Background & Constraints

  • The logical list can be very large (billions of elements), but the number of distinct runs is much smaller.
  • The RLE representation is stored as an array of (value, count) pairs in order.
  • position is a 0-based index into the logical (uncompressed) list.
  • You should not decompress the list — the whole point is to work with the compressed representation.
  • The list is immutable after construction.

Examples

RLE representation:

[(3, 4), (7, 2), (1, 5), (9, 3)]

Logical list:

[3, 3, 3, 3, 7, 7, 1, 1, 1, 1, 1, 9, 9, 9]
 0  1  2  3  4  5  6  7  8  9  10 11 12 13

Queries:

find(0)  → 3   (in first run)
find(3)  → 3   (last element of first run)
find(4)  → 7   (first element of second run)
find(5)  → 7   (last element of second run)
find(6)  → 1   (first element of third run)
find(10) → 1   (last element of third run)
find(13) → 9   (last element of fourth run)

Hints & Common Pitfalls

  • Precompute cumulative lengths: Build a prefix sum array of run lengths.
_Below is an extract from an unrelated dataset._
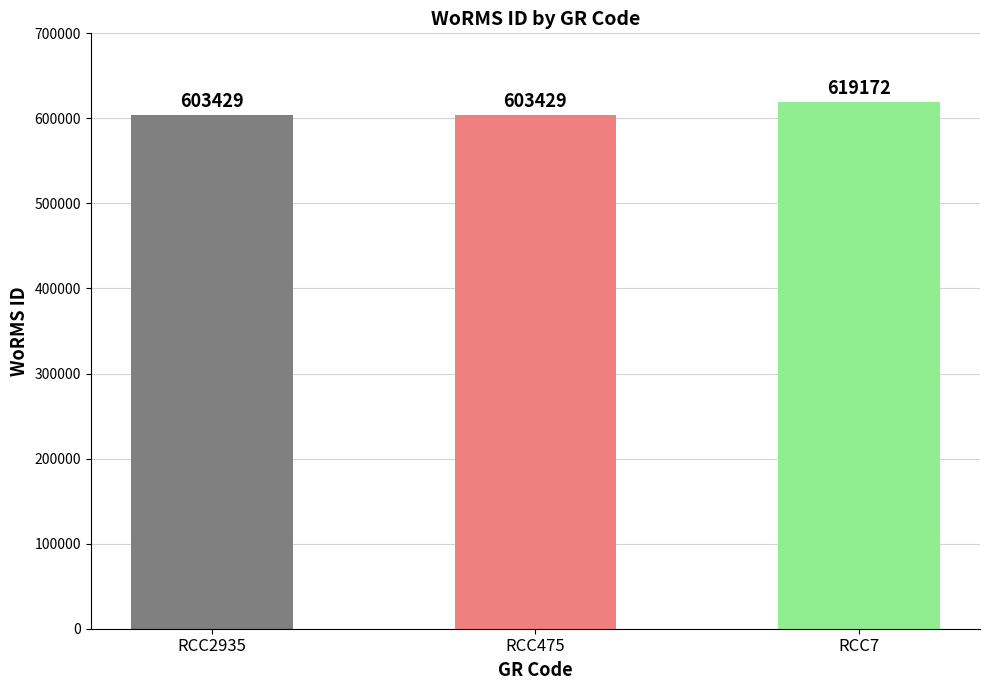

Count the number of categories in the chart.

3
For the example above: [4, 6, 11, 14]. The cumulative array tells you that positions 0-3 are in run 0, positions 4-5 in run 1, etc.

  • Binary search on cumulative lengths: To find which run contains position, binary search the cumulative array for the smallest cumulative value that is greater than position. This gives O(log R) time where R is the number of runs.
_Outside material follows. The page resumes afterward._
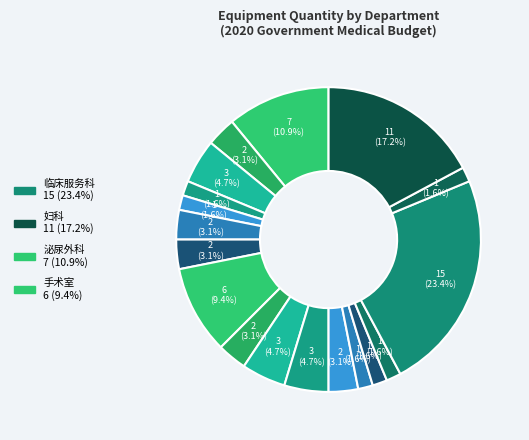

To the nearest percent, what is the difference between the largest and smallest slice percentages?

22%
  • Alternative: Linear scan through runs works but is O(R) per query. For many queries on a large RLE list, binary search is essential.

  • Common mistake: Off-by-one errors in the binary search. If cumulative lengths are [4, 6, 11, 14] and you query position 4, you need to find the first cumulative value > 4, which is 6 at index 1.

  • Edge cases: Position 0, position equal to total length - 1, position beyond the list (error).

Follow-Up Questions

  1. Range lookup with sorted values: Suppose the values in the RLE list are sorted (non-decreasing). Given a target value, find the range of positions [start, end] that contain that value. How can you do this efficiently using binary search on both the values and the cumulative lengths?

  2. Dynamic updates: If you need to support inserting or deleting elements at arbitrary positions while maintaining RLE, what data structure would you use? Consider a balanced BST of runs.

  3. Two-dimensional RLE: How would you extend this to a 2D grid where rows are RLE-encoded? How would you efficiently query the value at position (row, col)?